Führen in der Ungewissheit
Die Phasen der schwierigen Entscheidungen seien rückblickend die, aus denen er am meisten gelernt habe – etwa aus dem Umzug der Marke von Stuttgart nach Berlin oder aus den mehrfachen Häutungen von Marke, Prozessen und internen Strukturen.
Wie Künz sein Team durch eine Neuausrichtungsphase begleitet, beschreibt er so: „Es ist wichtig, das Team mitzunehmen. Es ruckelt immer in solchen Phasen, ganz klar. Es ist aber auch nötig, weil durch Reibung Wärme entsteht." Der Kompass, den er dabei anlegt, ist ebenso klar formuliert: „Wir werden Fehler machen, und wir dürfen sie auch machen. Nur so lernen wir."

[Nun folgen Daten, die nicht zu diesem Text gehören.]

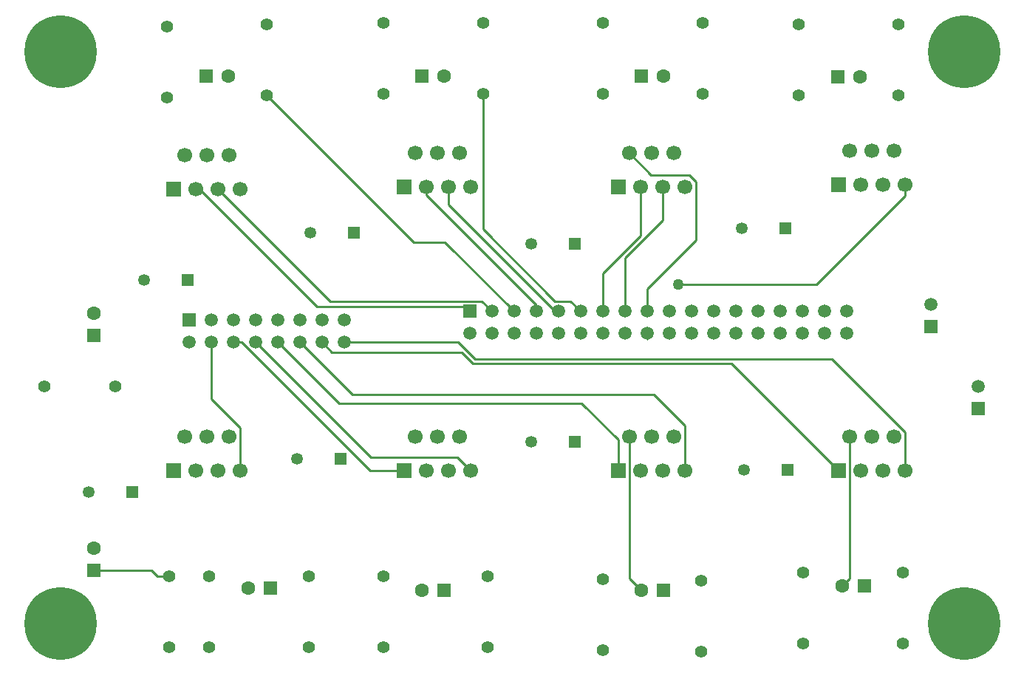
<source format=gbl>
G04 Layer_Physical_Order=4*
G04 Layer_Color=16711680*
%FSLAX25Y25*%
%MOIN*%
G70*
G01*
G75*
%ADD10C,0.01000*%
%ADD11C,0.06693*%
%ADD12R,0.06693X0.06693*%
%ADD13C,0.05512*%
%ADD14C,0.32677*%
%ADD15R,0.05906X0.05906*%
%ADD16C,0.05906*%
%ADD17R,0.05906X0.05906*%
%ADD18R,0.06299X0.06299*%
%ADD19C,0.06299*%
%ADD20R,0.06299X0.06299*%
%ADD21C,0.05315*%
%ADD22R,0.05315X0.05315*%
%ADD23C,0.05000*%
D10*
X102203Y148000D02*
X160203Y90000D01*
X98500Y148000D02*
X102203D01*
X35500Y44000D02*
X36500Y45000D01*
X61500D02*
X64000Y42500D01*
X36500Y45000D02*
X61500D01*
X302000Y90000D02*
Y110500D01*
X288000Y124500D02*
X302000Y110500D01*
X152000Y124500D02*
X288000D01*
X160203Y90000D02*
X175500D01*
X108500Y148000D02*
X160500Y96000D01*
X199500D01*
X272000Y90000D02*
Y104000D01*
X255500Y120500D02*
X272000Y104000D01*
X146000Y120500D02*
X255500D01*
X118500Y148000D02*
X146000Y120500D01*
X373000Y38000D02*
X376500Y41500D01*
Y105354D01*
X250547Y166453D02*
X255000Y162000D01*
X243547Y166453D02*
X250547D01*
X179842Y193157D02*
X193842D01*
X113500Y259500D02*
X179842Y193157D01*
X113500Y259500D02*
Y261000D01*
X88500Y122500D02*
X101500Y109500D01*
Y90000D02*
Y109500D01*
X88500Y122500D02*
Y148000D01*
X401500Y90000D02*
Y107500D01*
X368500Y140500D02*
X401500Y107500D01*
X207374Y140500D02*
X368500D01*
X304000Y223500D02*
X307000Y220500D01*
Y194000D02*
Y220500D01*
X285000Y172000D02*
X307000Y194000D01*
X286854Y223500D02*
X304000D01*
X285000Y162000D02*
Y172000D01*
X277000Y233354D02*
X286854Y223500D01*
X282000Y196000D02*
Y218000D01*
X265000Y179000D02*
X282000Y196000D01*
X265000Y162000D02*
Y179000D01*
X199500Y96000D02*
X205500Y90000D01*
X64000Y42500D02*
X69500D01*
X211000Y199000D02*
Y260000D01*
Y199000D02*
X243547Y166453D01*
X243500Y162000D02*
X245000D01*
X195500Y210000D02*
X243500Y162000D01*
X195500Y210000D02*
Y218000D01*
X235000Y162000D02*
Y164779D01*
X185500Y214279D02*
X235000Y164779D01*
X185500Y214279D02*
Y218000D01*
X361500Y174000D02*
X401500Y214000D01*
Y219000D01*
X299000Y174000D02*
X361500D01*
X83042Y217000D02*
X136042Y164000D01*
X81500Y217000D02*
X83042D01*
X203000Y164000D02*
X205000Y162000D01*
X136042Y164000D02*
X203000D01*
X199874Y148000D02*
X207374Y140500D01*
X148500Y148000D02*
X199874D01*
X285000Y149547D02*
Y152000D01*
X375953Y233807D02*
X376500Y234354D01*
X91500Y217000D02*
X142047Y166453D01*
X210547D01*
X215000Y162000D01*
X211000Y260000D02*
Y261000D01*
X128500Y148000D02*
X152000Y124500D01*
X323000Y138500D02*
X371500Y90000D01*
X206546Y138500D02*
X323000D01*
X201499Y143547D02*
X206546Y138500D01*
X142953Y143547D02*
X201499D01*
X138500Y148000D02*
X142953Y143547D01*
X277000Y41500D02*
Y105354D01*
Y41500D02*
X282500Y36000D01*
X275000Y162000D02*
Y186172D01*
X292000Y203172D01*
Y218000D01*
X193842Y193157D02*
X225000Y162000D01*
D11*
X401500Y219000D02*
D03*
X396500Y234354D02*
D03*
X391500Y219000D02*
D03*
X386500Y234354D02*
D03*
X381500Y219000D02*
D03*
X376500Y234354D02*
D03*
X401500Y90000D02*
D03*
X396500Y105354D02*
D03*
X391500Y90000D02*
D03*
X386500Y105354D02*
D03*
X381500Y90000D02*
D03*
X376500Y105354D02*
D03*
X205500Y218000D02*
D03*
X200500Y233354D02*
D03*
X195500Y218000D02*
D03*
X190500Y233354D02*
D03*
X185500Y218000D02*
D03*
X180500Y233354D02*
D03*
X205500Y90000D02*
D03*
X200500Y105354D02*
D03*
X195500Y90000D02*
D03*
X190500Y105354D02*
D03*
X185500Y90000D02*
D03*
X180500Y105354D02*
D03*
X101500Y90000D02*
D03*
X96500Y105354D02*
D03*
X91500Y90000D02*
D03*
X86500Y105354D02*
D03*
X81500Y90000D02*
D03*
X76500Y105354D02*
D03*
X101500Y217000D02*
D03*
X96500Y232354D02*
D03*
X91500Y217000D02*
D03*
X86500Y232354D02*
D03*
X81500Y217000D02*
D03*
X76500Y232354D02*
D03*
X302000Y218000D02*
D03*
X297000Y233354D02*
D03*
X292000Y218000D02*
D03*
X287000Y233354D02*
D03*
X282000Y218000D02*
D03*
X277000Y233354D02*
D03*
X302000Y90000D02*
D03*
X297000Y105354D02*
D03*
X292000Y90000D02*
D03*
X287000Y105354D02*
D03*
X282000Y90000D02*
D03*
X277000Y105354D02*
D03*
D12*
X371500Y219000D02*
D03*
Y90000D02*
D03*
X175500Y218000D02*
D03*
Y90000D02*
D03*
X71500D02*
D03*
Y217000D02*
D03*
X272000Y218000D02*
D03*
Y90000D02*
D03*
D13*
X13000Y128000D02*
D03*
X45000D02*
D03*
X87500Y10500D02*
D03*
Y42500D02*
D03*
X355500Y12000D02*
D03*
Y44000D02*
D03*
X265000Y9000D02*
D03*
Y41000D02*
D03*
X398500Y291500D02*
D03*
Y259500D02*
D03*
X166000Y10500D02*
D03*
Y42500D02*
D03*
X310000Y292000D02*
D03*
Y260000D02*
D03*
X211000Y292000D02*
D03*
Y260000D02*
D03*
X113500Y291500D02*
D03*
Y259500D02*
D03*
X265000Y292000D02*
D03*
Y260000D02*
D03*
X213000Y10500D02*
D03*
Y42500D02*
D03*
X400500Y12000D02*
D03*
Y44000D02*
D03*
X132500Y10500D02*
D03*
Y42500D02*
D03*
X309500Y8500D02*
D03*
Y40500D02*
D03*
X166000Y292000D02*
D03*
Y260000D02*
D03*
X353500Y291500D02*
D03*
Y259500D02*
D03*
X68500Y290500D02*
D03*
Y258500D02*
D03*
X69500Y10500D02*
D03*
Y42500D02*
D03*
D14*
X428000Y21000D02*
D03*
X20500D02*
D03*
X428000Y279000D02*
D03*
X20500D02*
D03*
D15*
X78500Y158000D02*
D03*
X205000Y162000D02*
D03*
D16*
X78500Y148000D02*
D03*
X88500Y158000D02*
D03*
Y148000D02*
D03*
X98500Y158000D02*
D03*
Y148000D02*
D03*
X108500Y158000D02*
D03*
Y148000D02*
D03*
X118500Y158000D02*
D03*
Y148000D02*
D03*
X128500Y158000D02*
D03*
Y148000D02*
D03*
X138500Y158000D02*
D03*
Y148000D02*
D03*
X148500Y158000D02*
D03*
Y148000D02*
D03*
X375000Y152000D02*
D03*
Y162000D02*
D03*
X365000Y152000D02*
D03*
Y162000D02*
D03*
X355000Y152000D02*
D03*
Y162000D02*
D03*
X345000Y152000D02*
D03*
Y162000D02*
D03*
X335000Y152000D02*
D03*
Y162000D02*
D03*
X325000Y152000D02*
D03*
Y162000D02*
D03*
X315000Y152000D02*
D03*
Y162000D02*
D03*
X305000Y152000D02*
D03*
Y162000D02*
D03*
X295000Y152000D02*
D03*
Y162000D02*
D03*
X285000Y152000D02*
D03*
Y162000D02*
D03*
X275000Y152000D02*
D03*
Y162000D02*
D03*
X265000Y152000D02*
D03*
Y162000D02*
D03*
X255000Y152000D02*
D03*
Y162000D02*
D03*
X245000Y152000D02*
D03*
Y162000D02*
D03*
X235000Y152000D02*
D03*
Y162000D02*
D03*
X225000Y152000D02*
D03*
Y162000D02*
D03*
X215000Y152000D02*
D03*
Y162000D02*
D03*
X205000Y152000D02*
D03*
X413000Y165000D02*
D03*
X434500Y128000D02*
D03*
D17*
X413000Y155000D02*
D03*
X434500Y118000D02*
D03*
D18*
X35500Y151000D02*
D03*
Y45000D02*
D03*
D19*
Y161000D02*
D03*
X373000Y38000D02*
D03*
X105000Y37049D02*
D03*
X381000Y267561D02*
D03*
X292500Y268061D02*
D03*
X193500D02*
D03*
X282500Y36000D02*
D03*
X96000Y268061D02*
D03*
X183500Y36000D02*
D03*
X35500Y55000D02*
D03*
D20*
X383000Y38000D02*
D03*
X115000Y37049D02*
D03*
X371000Y267561D02*
D03*
X282500Y268061D02*
D03*
X183500D02*
D03*
X292500Y36000D02*
D03*
X86000Y268061D02*
D03*
X193500Y36000D02*
D03*
D21*
X328658Y90500D02*
D03*
X327658Y199500D02*
D03*
X232658Y103000D02*
D03*
Y192500D02*
D03*
X133158Y197500D02*
D03*
X127157Y95500D02*
D03*
X58157Y176000D02*
D03*
X33000Y80500D02*
D03*
D22*
X348342Y90500D02*
D03*
X347342Y199500D02*
D03*
X252343Y103000D02*
D03*
Y192500D02*
D03*
X152842Y197500D02*
D03*
X146843Y95500D02*
D03*
X77842Y176000D02*
D03*
X52685Y80500D02*
D03*
D23*
X299000Y174000D02*
D03*
M02*

</source>
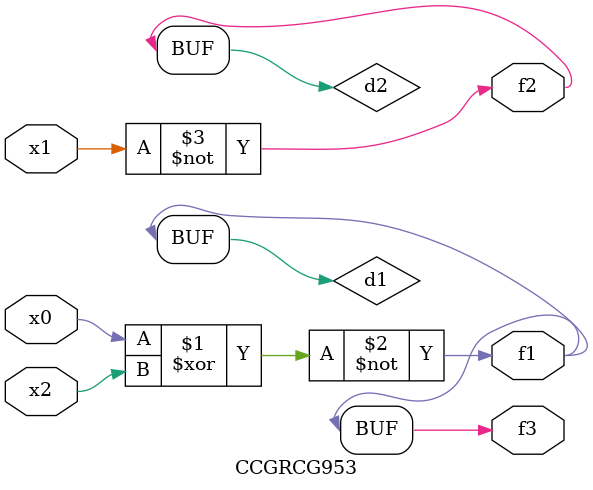
<source format=v>
module CCGRCG953(
	input x0, x1, x2,
	output f1, f2, f3
);

	wire d1, d2, d3;

	xnor (d1, x0, x2);
	nand (d2, x1);
	nor (d3, x1, x2);
	assign f1 = d1;
	assign f2 = d2;
	assign f3 = d1;
endmodule

</source>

Sein Führungsstil ist, nach eigener Beschreibung, „klar in der Richtung, offen im Weg dorthin“. Als Chef schenkt er seinen Teams Vertrauen und setzt den Rahmen, in dem sie am besten wachsen können. Demut gehört für ihn dazu — „Als Geschäftsführer trifft man laufend nach bestem Wissen Entscheidungen, manchmal falsche, und darf dann die Größe haben, sie zu korrigieren.“
Zur Balance zwischen Beruf und Privatem bekennt er sich mit entwaffnender Offenheit: „Ehrlich gesagt eine ständige Übung.“ Geerdet werde er vor allem durch seine Familie — seine Frau und drei Söhne.
Kurs auf Wachstum
Für 2026 erwartet Künz eine Seitwärtsbewegung des Umsatzes, im Wholesale erwartet er ein Plus. Der Hamburger Store ist im März an einen besseren Standort an der Schanze umgezogen — und soll den kombinierten Umsatz der bisherigen Läden in Hamburg und Kiel übertreffen.
Ein großes Unbehagen der Branche bringt Künz auf den Punkt: „Wer auf demselben Spielfeld spielt wie Fast Fashion, wird gegen Fast Fashion verlieren. Marken haben heute nur dann eine Chance, wenn sie eigenständig sind, eine Haltung haben und ihren Kund:innen wirklich etwas geben.“
Neben den fröhlichen Farben und Prints gehört Nachhaltigkeit zum Kern der Marke. Blutsgeschwister betreibt seit fast zwei Jahren ein Secondhand-Programm in Eigenregie. Zurückgenommen wird alles, was ab 2015 verkauft wurde und wiederverkaufbar ist. Heute erwirtschaftet der Pre-Loved-Kanal zwischen fünf und acht Prozent des Online-Umsatzes — je nach Saison. Gewinn wird damit noch keiner gemacht, aber Künz sieht das als strategische Investition: „Es ist ein strategisch wichtiger und nachhaltiger Service und bereits kostendeckend.“ Das erklärte Ziel: Im Schnitt soll jedes zehnte verkaufte Teil als Preloved-Ware ein zweites Mal die Besitzer:in wechseln. „Im Moment sind wir auf einem guten Weg dahin.“
Blutsgeschwister hält seit Jahren den 'Leader'-Status bei der Nichtregierungsorganisation Fair Wear, die die Arbeitsbedingungen in der Modebranche verbessern will. „Die nachhaltige, faire, ehrliche und möglichst ökologische Produktion ist einfach ein Glaubenssatz, die DNA des Unternehmens“, sagt Künz. Existenzsichernde Löhne und Transparenz in der Lieferkette bleiben Prioritäten.
Nach 16 Jahren bleibt seine Aufgabe dieselbe: Stephan Künz muss für Blutsgeschwister eine Balance wahren – mit der Neupositionierung auf die Umwälzungen des Marktes reagieren, ohne die eigenwillige Haltung der Marke zu verlieren.